● Source document
EP2264319B1

EP2264319B1 - Oil free screw compressor

Info

Publication number: EP2264319B1
Application number: EP10164131.4A
Authority: EP
Inventors: Takashi Saito; Seiji Tsuru; Toshikazu Uchida
Original assignee: Hitachi Ltd
Current assignee: Hitachi Industrial Equipment Systems Co Ltd
Priority date: 2009-05-28
Filing date: 2010-05-27
Publication date: 2017-01-11
Anticipated expiration: 2030-05-27
Also published as: CN101900119A; JP2010275931A; CN101900119B; EP2264319A2; EP2264319A3; JP5422260B2

Description

BACKGROUND OF THE INVENTION

1. Field of the Invention

The present invention relates to an oil free screw compressor in which oil is prevented from entering a compression chamber formed by a pair of male screw rotor and a female screw rotor, such as disclosed in US5413467 .

2. Description of the Related Art

There are two types of screw compressors in which a pair of screw rotors are combined to form a compression chamber. One is an oil-injected screw compressor in which a lubricating oil is supplied to a compression chamber in order to cool the compressor and to enable the smooth drive of the pair of rotors. The other is an oil free screw compressor which avoids the contact of a pair of rotors by driving them via timing gears and prevents oil from entering a compression chamber.

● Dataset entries
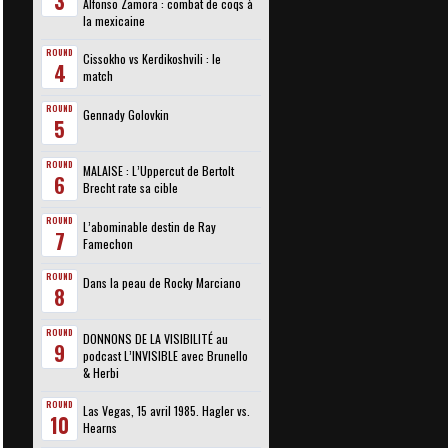
3
Alfonso Zamora : combat de coqs à
la mexicaine
ROUND
Cissokho vs Kerdikoshvili : le
4
match
ROUND
Gennady Golovkin
5
ROUND
MALAISE : L’Uppercut de Bertolt
6
Brecht rate sa cible
ROUND
L’abominable destin de Ray
7
Famechon
ROUND
Dans la peau de Rocky Marciano
8
ROUND
DONNONS DE LA VISIBILITÉ au
9
podcast L’INVISIBLE avec Brunello
& Herbi
ROUND
Las Vegas, 15 avril 1985. Hagler vs.
10
Hearns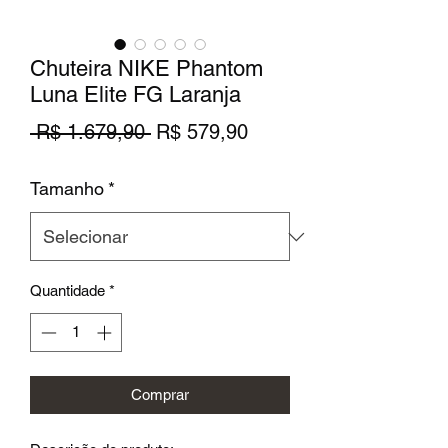
Chuteira NIKE Phantom
Luna Elite FG Laranja
Preço
Preço
 R$ 1.679,90 
R$ 579,90
normal
promocional
Tamanho
*
Quantidade
*
Comprar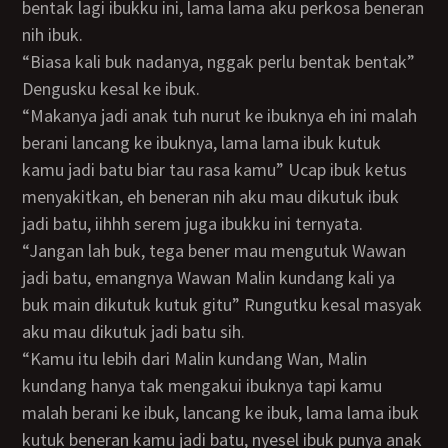
bentak lagi ibukku ini, lama lama aku perkosa beneran
nih ibuk.
“Biasa kali buk nadanya, nggak perlu bentak bentak”
Dengusku kesal ke ibuk.
“Makanya jadi anak tuh nurut ke ibuknya eh ini malah
berani lancang ke ibuknya, lama lama ibuk kutuk
kamu jadi batu biar tau rasa kamu” Ucap ibuk ketus
menyakitkan, eh beneran nih aku mau dikutuk ibuk
jadi batu, iihhh serem juga ibukku ini ternyata.
“Jangan lah buk, tega bener mau mengutuk Wawan
jadi batu, emangnya Wawan Malin kundang kali ya
buk main dikutuk kutuk gitu” Rungutku kesal masyak
aku mau dikutuk jadi batu sih.
“Kamu itu lebih dari Malin kundang Wan, Malin
kundang hanya tak mengakui ibuknya tapi kamu
malah berani ke ibuk, lancang ke ibuk, lama lama ibuk
kutuk beneran kamu jadi batu, nyesel ibuk punya anak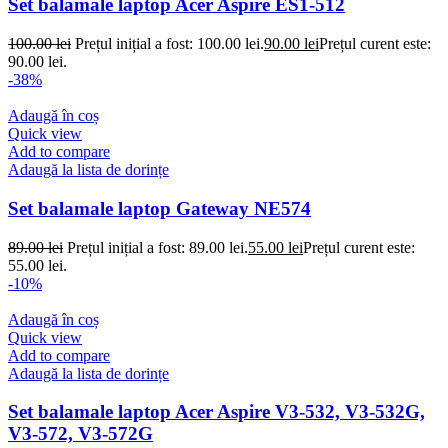
Set balamale laptop Acer Aspire ES1-512
100.00
lei
Prețul inițial a fost: 100.00 lei.
90.00
lei
Prețul curent este:
90.00 lei.
-38%
Adaugă în coș
Quick view
Add to compare
Adaugă la lista de dorințe
Set balamale laptop Gateway NE574
89.00
lei
Prețul inițial a fost: 89.00 lei.
55.00
lei
Prețul curent este:
55.00 lei.
-10%
Adaugă în coș
Quick view
Add to compare
Adaugă la lista de dorințe
Set balamale laptop Acer Aspire V3-532, V3-532G,
V3-572, V3-572G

● Activity 1
Answer these about the oil free screw compressor patent:
(a) Which company is named as the current assignee?
(b) What filing date does the patent list?
(c) Why is lubricating oil supplied to the compression chamber in an oil-injected screw compressor?
● Activity 2
Can you write what comes next in the oil free screw compressor patent, starting after its last sentence?
Nothing in the entries is needed here.

● Answer box 1
(a) Hitachi Industrial Equipment Systems Co Ltd
(b) 2010-05-27
(c) To cool the compressor and to enable the smooth drive of the pair of rotors.

● Answer box 2
In industrial fields such as electronics, food, and chemistry where mixing of oil is regarded unfavorable, there is a great demand for oil free screw compressors. However, it is said that an electric power expense of an air compressor occupies as much as about 25% of electric power expenses in a plant facility. Therefore, a compressor with little power consumption and high energy efficiency is called for.
Japanese Patent Unexamined Publication No. 63-45488 discloses an example of the conventional oil free screw compressor described above. According to the screw compressor of Japanese Patent Unexamined Publication No. 63-45488 , in order to avoid a problem that the power of the compressor increases when part of the cooled discharge gas is returned to a suction side, at a portion closer to the discharge port side than a position of a wall part of a rotor chamber in communication with the discharge port and, at the same time, in a space of the rotor chamber near the discharge port or at the discharge port immediately after the start of discharging, branch passages branched on the exit side of discharge gas cooling means in the discharge passage is allowed to merge.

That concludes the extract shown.